** DATA TO PROCESS follows **
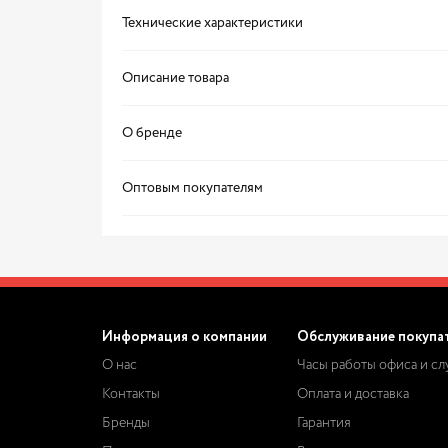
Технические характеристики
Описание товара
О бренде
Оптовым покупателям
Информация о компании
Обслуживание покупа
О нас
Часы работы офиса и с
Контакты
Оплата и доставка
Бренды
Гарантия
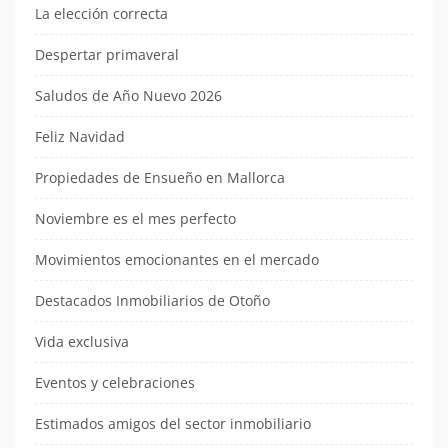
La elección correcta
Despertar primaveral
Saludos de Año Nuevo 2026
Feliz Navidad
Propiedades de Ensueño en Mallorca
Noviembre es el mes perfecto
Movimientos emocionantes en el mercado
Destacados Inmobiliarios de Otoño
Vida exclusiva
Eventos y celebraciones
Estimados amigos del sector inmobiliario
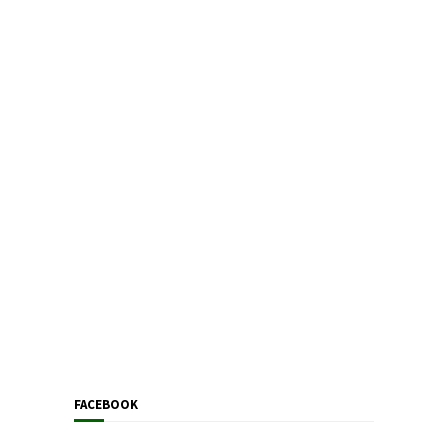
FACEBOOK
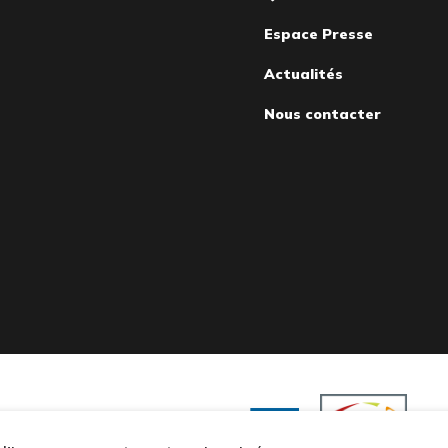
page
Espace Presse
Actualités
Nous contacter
** End of DATA TO PROCESS **
** DATA TO PROCESS follows **
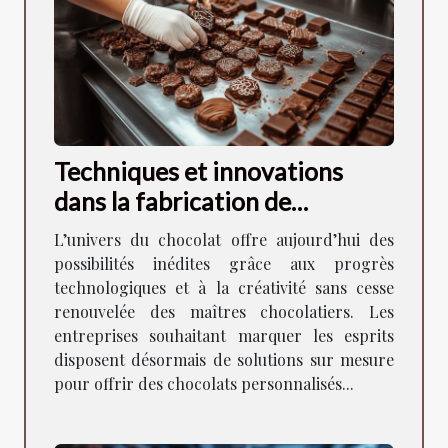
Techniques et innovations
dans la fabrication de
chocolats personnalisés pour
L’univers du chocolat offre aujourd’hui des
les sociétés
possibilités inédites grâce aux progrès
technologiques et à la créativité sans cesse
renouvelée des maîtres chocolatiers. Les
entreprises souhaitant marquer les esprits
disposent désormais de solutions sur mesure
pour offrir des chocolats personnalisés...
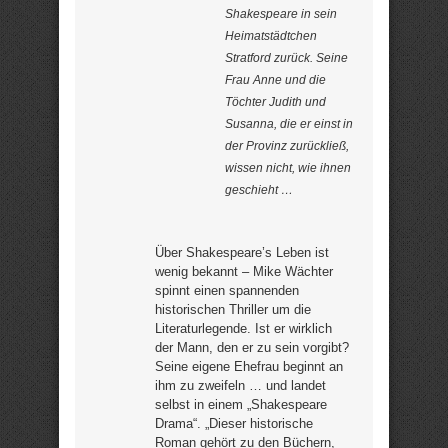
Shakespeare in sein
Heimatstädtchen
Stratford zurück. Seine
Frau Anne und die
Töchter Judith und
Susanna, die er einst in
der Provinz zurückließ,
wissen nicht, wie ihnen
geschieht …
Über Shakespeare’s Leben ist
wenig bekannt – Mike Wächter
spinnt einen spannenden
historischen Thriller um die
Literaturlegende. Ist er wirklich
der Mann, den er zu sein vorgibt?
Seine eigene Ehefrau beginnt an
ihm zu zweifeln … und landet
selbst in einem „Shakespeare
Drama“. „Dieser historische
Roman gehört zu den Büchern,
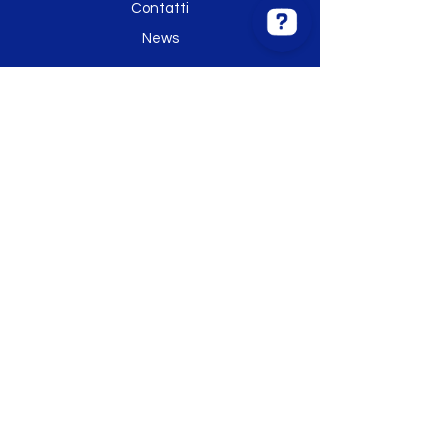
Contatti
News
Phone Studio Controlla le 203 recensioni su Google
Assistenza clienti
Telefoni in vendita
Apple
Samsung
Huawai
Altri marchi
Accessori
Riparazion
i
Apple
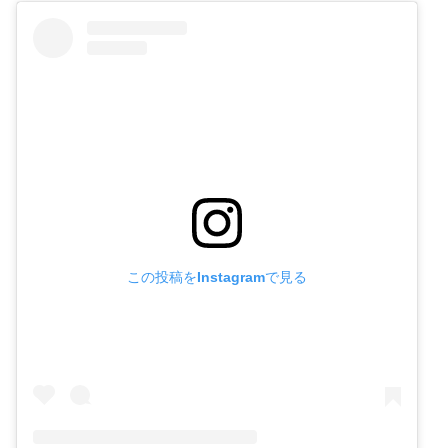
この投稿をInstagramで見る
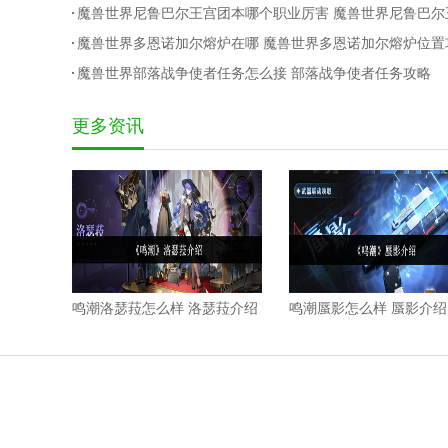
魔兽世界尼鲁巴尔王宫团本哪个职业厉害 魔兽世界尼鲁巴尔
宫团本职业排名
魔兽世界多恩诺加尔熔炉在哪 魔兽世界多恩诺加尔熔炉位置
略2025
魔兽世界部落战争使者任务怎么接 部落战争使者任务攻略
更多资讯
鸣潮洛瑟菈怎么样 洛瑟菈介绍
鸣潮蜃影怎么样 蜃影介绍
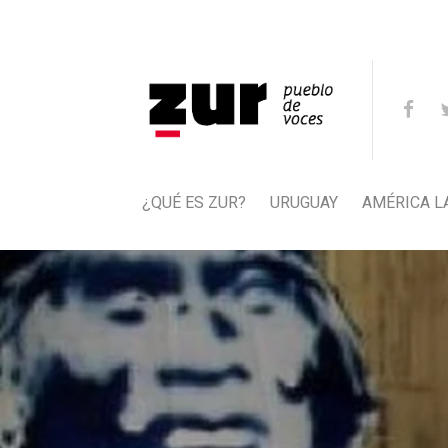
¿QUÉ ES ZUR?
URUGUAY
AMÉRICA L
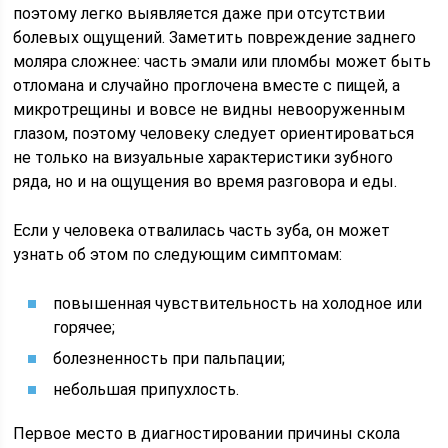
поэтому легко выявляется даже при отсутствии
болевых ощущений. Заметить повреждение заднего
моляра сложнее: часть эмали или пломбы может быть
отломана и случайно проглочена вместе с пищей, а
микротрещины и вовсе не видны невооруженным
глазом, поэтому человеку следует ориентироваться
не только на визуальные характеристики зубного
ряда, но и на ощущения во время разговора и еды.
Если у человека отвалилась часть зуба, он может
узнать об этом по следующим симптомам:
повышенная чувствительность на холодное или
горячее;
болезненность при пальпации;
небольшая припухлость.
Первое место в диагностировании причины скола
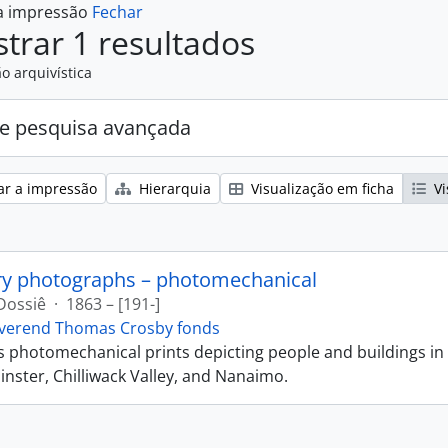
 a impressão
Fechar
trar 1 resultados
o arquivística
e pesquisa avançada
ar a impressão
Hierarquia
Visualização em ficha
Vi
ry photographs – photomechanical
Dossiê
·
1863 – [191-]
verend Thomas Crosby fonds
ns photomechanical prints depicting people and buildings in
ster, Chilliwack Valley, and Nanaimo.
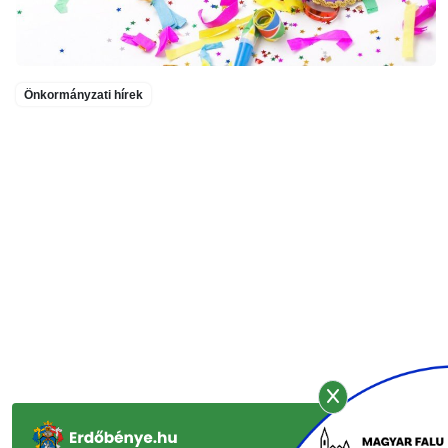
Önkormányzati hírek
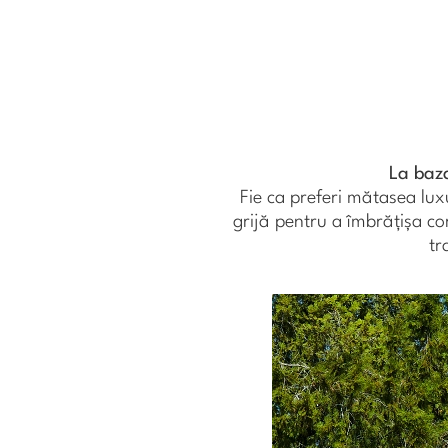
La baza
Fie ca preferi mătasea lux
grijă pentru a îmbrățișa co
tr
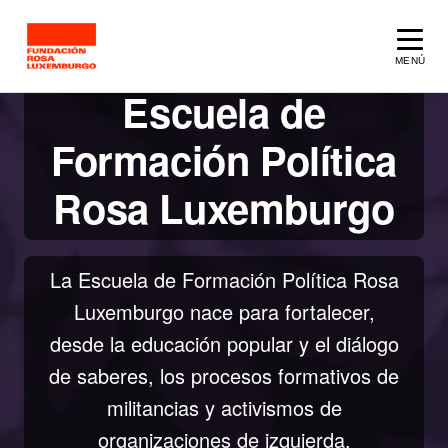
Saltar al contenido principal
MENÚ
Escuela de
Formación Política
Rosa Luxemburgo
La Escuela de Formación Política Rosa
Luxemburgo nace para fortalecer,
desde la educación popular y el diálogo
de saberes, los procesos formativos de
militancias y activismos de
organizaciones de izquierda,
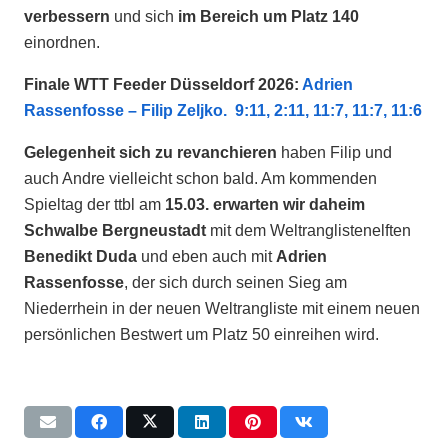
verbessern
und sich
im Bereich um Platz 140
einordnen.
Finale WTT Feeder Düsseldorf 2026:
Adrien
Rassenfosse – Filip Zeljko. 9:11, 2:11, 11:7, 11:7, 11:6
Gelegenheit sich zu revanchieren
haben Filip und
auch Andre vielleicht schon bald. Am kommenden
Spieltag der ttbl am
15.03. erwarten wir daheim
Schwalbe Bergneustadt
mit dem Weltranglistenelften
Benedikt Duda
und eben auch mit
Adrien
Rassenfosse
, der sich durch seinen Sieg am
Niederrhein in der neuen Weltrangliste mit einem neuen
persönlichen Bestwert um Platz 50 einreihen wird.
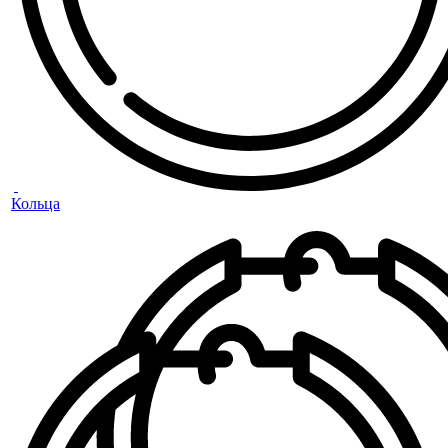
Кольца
** End of DATA TO PROCESS **
▶ YOUR OBJECTIVE
Reproduce each line of the data containing the word "photomechanical".

▶ SOLUTION BELOW
ry photographs – photomechanical
ns photomechanical prints depicting people and buildings in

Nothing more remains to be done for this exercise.